## [Task instructions]
Would you give the data below back exactly as it reads?

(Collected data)
▼
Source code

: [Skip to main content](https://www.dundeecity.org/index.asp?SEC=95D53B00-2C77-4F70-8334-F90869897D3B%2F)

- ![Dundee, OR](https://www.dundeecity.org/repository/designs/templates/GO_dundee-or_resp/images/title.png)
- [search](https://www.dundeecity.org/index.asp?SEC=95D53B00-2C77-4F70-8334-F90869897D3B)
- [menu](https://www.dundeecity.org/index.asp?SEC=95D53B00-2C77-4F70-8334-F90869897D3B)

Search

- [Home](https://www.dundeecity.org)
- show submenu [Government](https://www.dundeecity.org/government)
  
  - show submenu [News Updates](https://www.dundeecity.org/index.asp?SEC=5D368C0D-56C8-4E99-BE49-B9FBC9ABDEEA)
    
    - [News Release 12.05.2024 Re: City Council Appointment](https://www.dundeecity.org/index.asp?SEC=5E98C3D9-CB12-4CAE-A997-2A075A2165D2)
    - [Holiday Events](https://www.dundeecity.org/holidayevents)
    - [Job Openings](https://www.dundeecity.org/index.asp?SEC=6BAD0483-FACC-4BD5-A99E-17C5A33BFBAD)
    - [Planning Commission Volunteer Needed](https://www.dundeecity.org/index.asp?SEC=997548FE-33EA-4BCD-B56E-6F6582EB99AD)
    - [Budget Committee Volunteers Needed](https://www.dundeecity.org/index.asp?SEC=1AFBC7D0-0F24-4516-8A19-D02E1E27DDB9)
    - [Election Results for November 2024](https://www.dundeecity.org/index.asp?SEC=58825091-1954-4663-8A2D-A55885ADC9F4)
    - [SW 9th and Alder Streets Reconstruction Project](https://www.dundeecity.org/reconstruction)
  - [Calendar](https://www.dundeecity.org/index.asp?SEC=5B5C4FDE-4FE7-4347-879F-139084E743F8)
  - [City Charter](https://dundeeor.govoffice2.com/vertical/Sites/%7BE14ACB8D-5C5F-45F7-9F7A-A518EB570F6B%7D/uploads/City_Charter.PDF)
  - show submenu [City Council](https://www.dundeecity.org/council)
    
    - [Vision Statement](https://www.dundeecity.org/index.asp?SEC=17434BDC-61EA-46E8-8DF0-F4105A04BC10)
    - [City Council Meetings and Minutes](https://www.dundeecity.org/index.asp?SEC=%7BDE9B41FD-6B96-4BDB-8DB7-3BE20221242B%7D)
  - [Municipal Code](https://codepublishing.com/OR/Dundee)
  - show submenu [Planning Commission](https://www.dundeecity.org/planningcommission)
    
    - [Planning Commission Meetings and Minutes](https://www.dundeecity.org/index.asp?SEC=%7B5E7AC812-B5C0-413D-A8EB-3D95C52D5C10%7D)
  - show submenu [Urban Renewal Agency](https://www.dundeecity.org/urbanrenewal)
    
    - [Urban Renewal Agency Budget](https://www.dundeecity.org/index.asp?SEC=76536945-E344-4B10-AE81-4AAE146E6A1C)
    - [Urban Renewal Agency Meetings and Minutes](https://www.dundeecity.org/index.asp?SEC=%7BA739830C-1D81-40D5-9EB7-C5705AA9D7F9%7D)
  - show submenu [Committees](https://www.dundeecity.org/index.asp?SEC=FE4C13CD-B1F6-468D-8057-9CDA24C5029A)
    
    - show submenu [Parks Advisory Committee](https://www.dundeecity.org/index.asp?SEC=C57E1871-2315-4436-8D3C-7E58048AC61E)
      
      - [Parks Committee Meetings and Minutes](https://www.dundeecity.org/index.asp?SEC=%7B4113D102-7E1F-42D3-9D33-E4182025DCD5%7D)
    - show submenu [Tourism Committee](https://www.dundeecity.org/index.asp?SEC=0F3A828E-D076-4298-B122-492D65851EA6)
▲
## [Solution for this exercise]
Source code

: [Skip to main content](https://www.dundeecity.org/index.asp?SEC=95D53B00-2C77-4F70-8334-F90869897D3B%2F)

- ![Dundee, OR](https://www.dundeecity.org/repository/designs/templates/GO_dundee-or_resp/images/title.png)
- [search](https://www.dundeecity.org/index.asp?SEC=95D53B00-2C77-4F70-8334-F90869897D3B)
- [menu](https://www.dundeecity.org/index.asp?SEC=95D53B00-2C77-4F70-8334-F90869897D3B)

Search

- [Home](https://www.dundeecity.org)
- show submenu [Government](https://www.dundeecity.org/government)
  
  - show submenu [News Updates](https://www.dundeecity.org/index.asp?SEC=5D368C0D-56C8-4E99-BE49-B9FBC9ABDEEA)
    
    - [News Release 12.05.2024 Re: City Council Appointment](https://www.dundeecity.org/index.asp?SEC=5E98C3D9-CB12-4CAE-A997-2A075A2165D2)
    - [Holiday Events](https://www.dundeecity.org/holidayevents)
    - [Job Openings](https://www.dundeecity.org/index.asp?SEC=6BAD0483-FACC-4BD5-A99E-17C5A33BFBAD)
    - [Planning Commission Volunteer Needed](https://www.dundeecity.org/index.asp?SEC=997548FE-33EA-4BCD-B56E-6F6582EB99AD)
    - [Budget Committee Volunteers Needed](https://www.dundeecity.org/index.asp?SEC=1AFBC7D0-0F24-4516-8A19-D02E1E27DDB9)
    - [Election Results for November 2024](https://www.dundeecity.org/index.asp?SEC=58825091-1954-4663-8A2D-A55885ADC9F4)
    - [SW 9th and Alder Streets Reconstruction Project](https://www.dundeecity.org/reconstruction)
  - [Calendar](https://www.dundeecity.org/index.asp?SEC=5B5C4FDE-4FE7-4347-879F-139084E743F8)
  - [City Charter](https://dundeeor.govoffice2.com/vertical/Sites/%7BE14ACB8D-5C5F-45F7-9F7A-A518EB570F6B%7D/uploads/City_Charter.PDF)
  - show submenu [City Council](https://www.dundeecity.org/council)
    
    - [Vision Statement](https://www.dundeecity.org/index.asp?SEC=17434BDC-61EA-46E8-8DF0-F4105A04BC10)
    - [City Council Meetings and Minutes](https://www.dundeecity.org/index.asp?SEC=%7BDE9B41FD-6B96-4BDB-8DB7-3BE20221242B%7D)
  - [Municipal Code](https://codepublishing.com/OR/Dundee)
  - show submenu [Planning Commission](https://www.dundeecity.org/planningcommission)
    
    - [Planning Commission Meetings and Minutes](https://www.dundeecity.org/index.asp?SEC=%7B5E7AC812-B5C0-413D-A8EB-3D95C52D5C10%7D)
  - show submenu [Urban Renewal Agency](https://www.dundeecity.org/urbanrenewal)
    
    - [Urban Renewal Agency Budget](https://www.dundeecity.org/index.asp?SEC=76536945-E344-4B10-AE81-4AAE146E6A1C)
    - [Urban Renewal Agency Meetings and Minutes](https://www.dundeecity.org/index.asp?SEC=%7BA739830C-1D81-40D5-9EB7-C5705AA9D7F9%7D)
  - show submenu [Committees](https://www.dundeecity.org/index.asp?SEC=FE4C13CD-B1F6-468D-8057-9CDA24C5029A)
    
    - show submenu [Parks Advisory Committee](https://www.dundeecity.org/index.asp?SEC=C57E1871-2315-4436-8D3C-7E58048AC61E)
      
      - [Parks Committee Meetings and Minutes](https://www.dundeecity.org/index.asp?SEC=%7B4113D102-7E1F-42D3-9D33-E4182025DCD5%7D)
    - show submenu [Tourism Committee](https://www.dundeecity.org/index.asp?SEC=0F3A828E-D076-4298-B122-492D65851EA6)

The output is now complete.